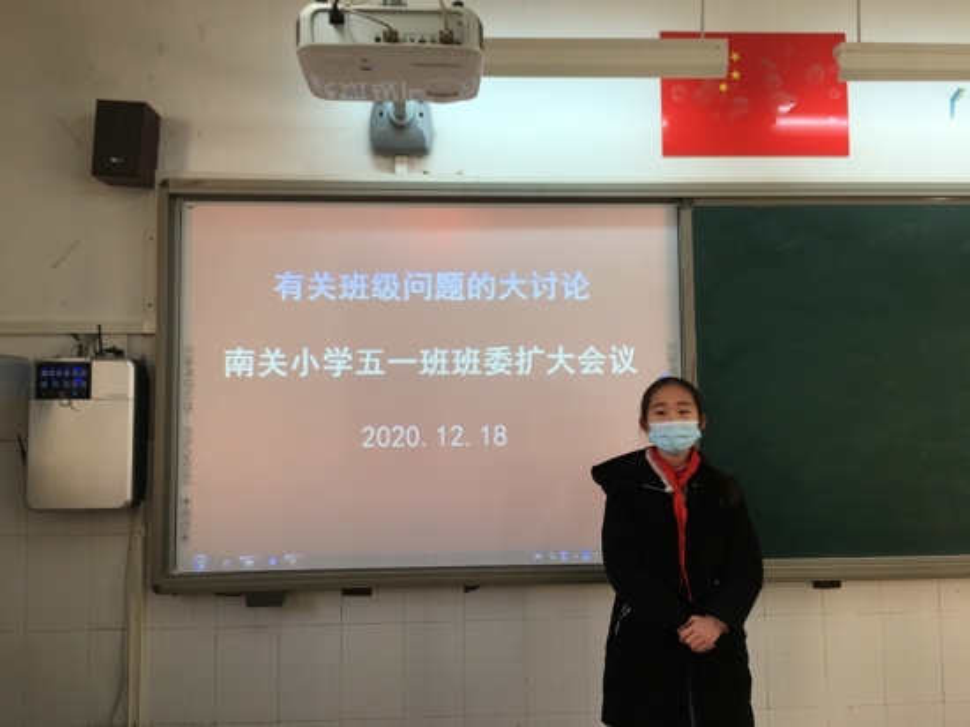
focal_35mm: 29
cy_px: 364
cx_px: 485
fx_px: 812
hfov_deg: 61.7
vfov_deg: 48.2
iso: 25
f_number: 2.2
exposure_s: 1/50
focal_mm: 4.15
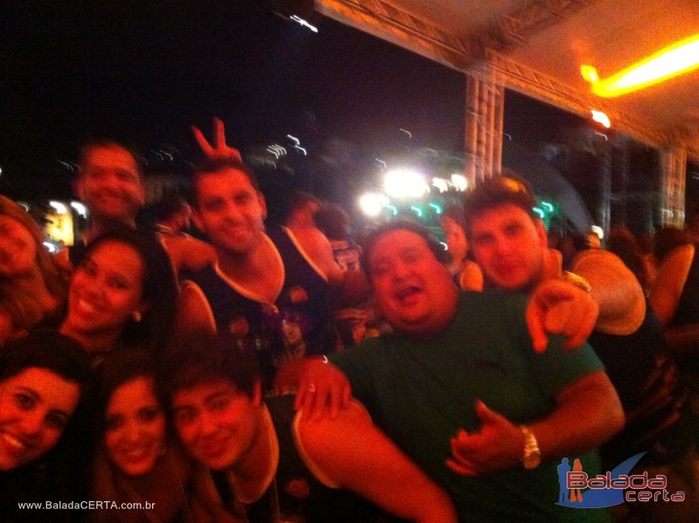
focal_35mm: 35
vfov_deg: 40.6
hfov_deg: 52.7
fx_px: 706
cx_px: 350
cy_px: 262
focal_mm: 3.85
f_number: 2.8
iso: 1000
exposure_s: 1/15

★ ★ ★ ★

#### [Problem requirements]
Set down the entries word for word, omitting all pictures.

#### [Answer to this task]
focal_35mm: 29
cy_px: 364
cx_px: 485
fx_px: 812
hfov_deg: 61.7
vfov_deg: 48.2
iso: 25
f_number: 2.2
exposure_s: 1/50
focal_mm: 4.15
focal_35mm: 35
vfov_deg: 40.6
hfov_deg: 52.7
fx_px: 706
cx_px: 350
cy_px: 262
focal_mm: 3.85
f_number: 2.8
iso: 1000
exposure_s: 1/15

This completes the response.